On the down side, John Phillips isn’t quite up to writing everything himself yet – despite the general public idea of Phillips as the ‘domineering one’ he never does quite manage to write a whole album himself till his one and only solo LP. And, to be frank, none of the other writers chosen for this record is quite up his standard – at least, not the way the Mamas and papas do them. Even the Beatles’ ‘I Call Your Name’ sounds like the filler it is in this rendition, being one of Lennon’s earliest songs hauled out of the writing dustbin to fill up the ‘Long Tall Sally’ EP. The Beatles got away with the faults in the song by giving it such a sterling arrangement – a touch of reggae, a hint of rock and otherwise pop bliss. The Mamas and Papas want the song to sound like vaudeville. Slowing the tempo merely shows how poor the melody is. Getting Mama Cass to waste her delightful vocals on this song more or less solo at the beginning merely shows up how poor the words are. Only for the chorus does the band wake up but, alas, its for just a few seconds at a time before we’re back to the snail’s pace again.

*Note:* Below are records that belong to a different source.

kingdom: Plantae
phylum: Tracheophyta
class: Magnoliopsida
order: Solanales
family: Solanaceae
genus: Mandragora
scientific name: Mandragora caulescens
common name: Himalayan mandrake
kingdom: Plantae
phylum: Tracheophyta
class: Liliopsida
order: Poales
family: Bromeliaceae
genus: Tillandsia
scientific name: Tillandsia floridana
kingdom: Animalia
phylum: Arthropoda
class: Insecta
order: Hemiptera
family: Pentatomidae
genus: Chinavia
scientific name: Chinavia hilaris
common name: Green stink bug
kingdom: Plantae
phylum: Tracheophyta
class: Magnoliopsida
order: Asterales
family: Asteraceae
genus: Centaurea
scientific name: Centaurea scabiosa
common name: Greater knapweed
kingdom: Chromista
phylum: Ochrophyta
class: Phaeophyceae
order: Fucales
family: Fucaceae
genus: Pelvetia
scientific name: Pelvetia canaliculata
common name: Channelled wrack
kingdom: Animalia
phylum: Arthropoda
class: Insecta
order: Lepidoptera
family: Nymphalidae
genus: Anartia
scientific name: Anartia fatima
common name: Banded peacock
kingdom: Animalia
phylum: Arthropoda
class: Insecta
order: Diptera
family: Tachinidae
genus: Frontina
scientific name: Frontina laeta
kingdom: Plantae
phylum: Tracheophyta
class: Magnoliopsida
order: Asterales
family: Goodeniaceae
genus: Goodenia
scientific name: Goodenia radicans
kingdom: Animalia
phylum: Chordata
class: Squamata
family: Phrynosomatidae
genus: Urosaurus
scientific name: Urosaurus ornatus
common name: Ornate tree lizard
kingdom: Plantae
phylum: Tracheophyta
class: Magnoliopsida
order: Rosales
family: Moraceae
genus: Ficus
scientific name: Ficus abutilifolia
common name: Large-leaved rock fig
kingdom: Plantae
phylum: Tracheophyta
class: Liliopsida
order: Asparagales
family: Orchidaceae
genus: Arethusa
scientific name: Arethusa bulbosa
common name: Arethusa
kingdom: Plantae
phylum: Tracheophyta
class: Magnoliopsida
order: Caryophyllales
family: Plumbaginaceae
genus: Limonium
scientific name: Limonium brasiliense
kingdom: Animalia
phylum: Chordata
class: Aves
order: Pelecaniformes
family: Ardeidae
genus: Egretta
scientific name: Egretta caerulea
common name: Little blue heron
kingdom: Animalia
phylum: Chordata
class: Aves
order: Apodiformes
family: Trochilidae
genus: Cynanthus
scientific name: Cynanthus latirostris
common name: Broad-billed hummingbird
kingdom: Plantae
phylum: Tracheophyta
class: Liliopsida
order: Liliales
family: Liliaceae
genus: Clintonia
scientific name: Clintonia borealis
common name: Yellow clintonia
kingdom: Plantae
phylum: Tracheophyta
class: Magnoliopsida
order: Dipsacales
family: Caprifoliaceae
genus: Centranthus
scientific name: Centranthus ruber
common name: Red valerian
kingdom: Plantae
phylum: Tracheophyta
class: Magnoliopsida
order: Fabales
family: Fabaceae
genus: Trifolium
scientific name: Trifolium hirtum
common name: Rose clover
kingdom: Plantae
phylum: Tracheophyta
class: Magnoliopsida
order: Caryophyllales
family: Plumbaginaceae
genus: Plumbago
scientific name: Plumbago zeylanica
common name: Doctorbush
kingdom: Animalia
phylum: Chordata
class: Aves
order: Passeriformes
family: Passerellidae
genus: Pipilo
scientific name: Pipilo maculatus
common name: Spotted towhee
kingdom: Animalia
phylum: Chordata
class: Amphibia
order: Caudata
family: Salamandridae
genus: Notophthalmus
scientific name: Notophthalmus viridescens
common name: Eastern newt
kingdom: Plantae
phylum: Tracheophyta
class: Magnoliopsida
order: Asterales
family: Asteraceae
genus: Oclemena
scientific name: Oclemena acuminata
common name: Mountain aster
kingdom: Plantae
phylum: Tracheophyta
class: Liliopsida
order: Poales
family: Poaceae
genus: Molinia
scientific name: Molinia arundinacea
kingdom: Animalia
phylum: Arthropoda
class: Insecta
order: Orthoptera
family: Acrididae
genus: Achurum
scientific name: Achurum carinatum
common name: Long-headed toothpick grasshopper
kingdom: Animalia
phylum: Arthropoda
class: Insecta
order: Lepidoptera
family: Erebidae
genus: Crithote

‘Do You Wanna Dance?’ is another curio, an energetic early 60s standard that has little about it to recommend except it’s energy, slowed down to another crawl. The Beach Boys didn’t seem to comprehend this song’s confusing lyrics either when they recorded it for ‘Beach Boys Today’, but at least they turned in a powerful performance that leapt from the speakers. I really hate these old standard vaudevillian arrangements the Mamas and Papas kept insisting on doing (it gets worse on later LPs, what with Shirley Temple and Rodgers and Hart covers and all), as they use none of the band’s strengths and show up lots of weaknesses that just aren’t there on Phillips’ own songs.   



‘The In Crowd’ is another curious cover choice, although at least the arrangement works well on this one, with Michelle dominating the background harmonies and Cass going at the song for all she’s worth. No, the fault is with the song itself – too many awkward lyrical phrases that don’t quite fit the melody and so have to get changed tin order to scan (‘the share is always the biggest a-m-o-unt’). And what is with the moral of this song? ‘You ain’t been nowhere until you’ve fit in the ‘in crowd?’ Well, hang on a minute, the song doesn’t actually give me any reason to want to join any ‘in’ crowd – other than the fact that I’ll feel left out of it if I don’t join. Phillips is notable by his absence from his one – a solitary outsider spirit if ever there was one and somehow, despite the other three’s best attempts, this song falls flat without his input. Far from being ‘special’ joining the ‘in’ crowd seems to rob you of originality if this song is anything to go by. A rotten misfire on an otherwise superlative record. Your best bet is to skip it and go back to Phillips’ material – now there’s a sound for sore ears. Overall rating: ♫♫♫♫♫♫♫ (7/10).